Please reproduce all entries word for word, leaving every image behind.

____________________

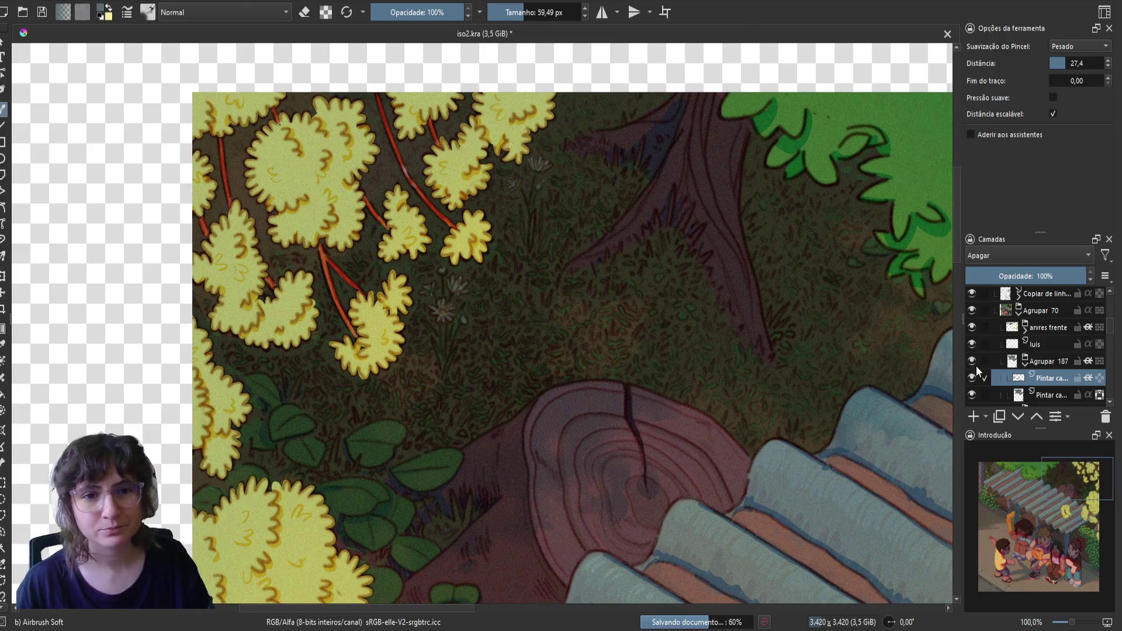
- Toggle the pessoas layer to inspect it and collapse the Agrupar 184 group
scroll(1015, 374, down, 1)
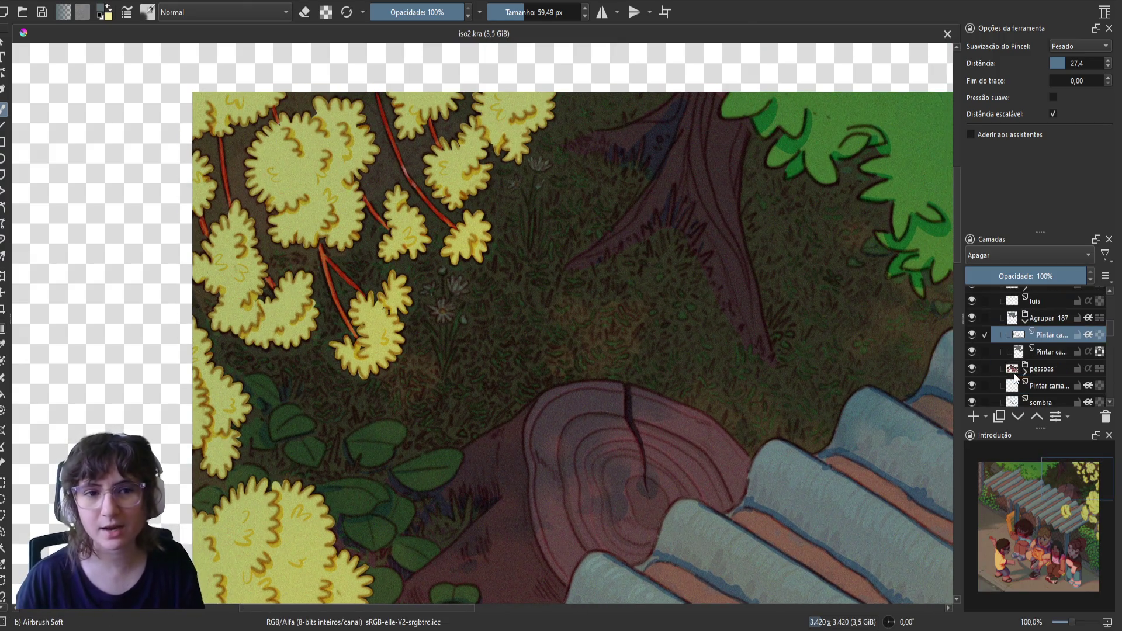
click(972, 368)
click(972, 367)
scroll(1002, 373, down, 2)
scroll(983, 360, down, 2)
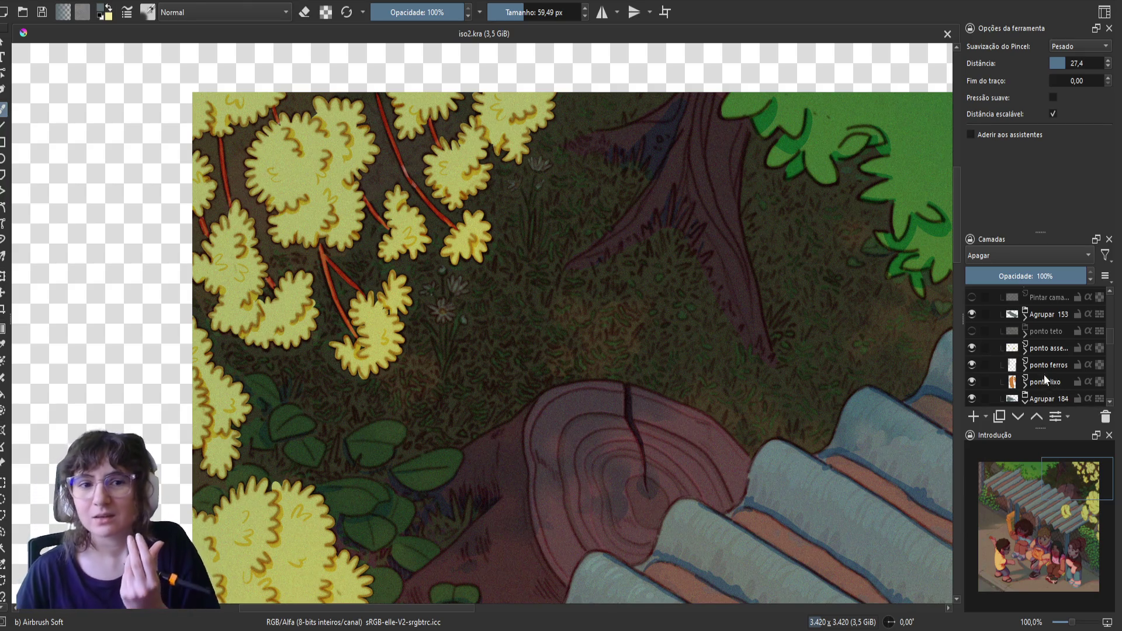
scroll(1023, 377, down, 1)
click(1025, 354)
scroll(1010, 374, down, 1)
click(973, 366)
click(973, 367)
scroll(973, 368, down, 2)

____________________

▶ _Solved problem_:
- Toggle the pessoas layer to inspect it and collapse the Agrupar 184 group
scroll(1015, 374, down, 1)
click(972, 368)
click(972, 367)
scroll(1002, 373, down, 2)
scroll(983, 360, down, 2)
scroll(1023, 377, down, 1)
click(1025, 354)
scroll(1010, 374, down, 1)
click(973, 366)
click(973, 367)
scroll(973, 368, down, 2)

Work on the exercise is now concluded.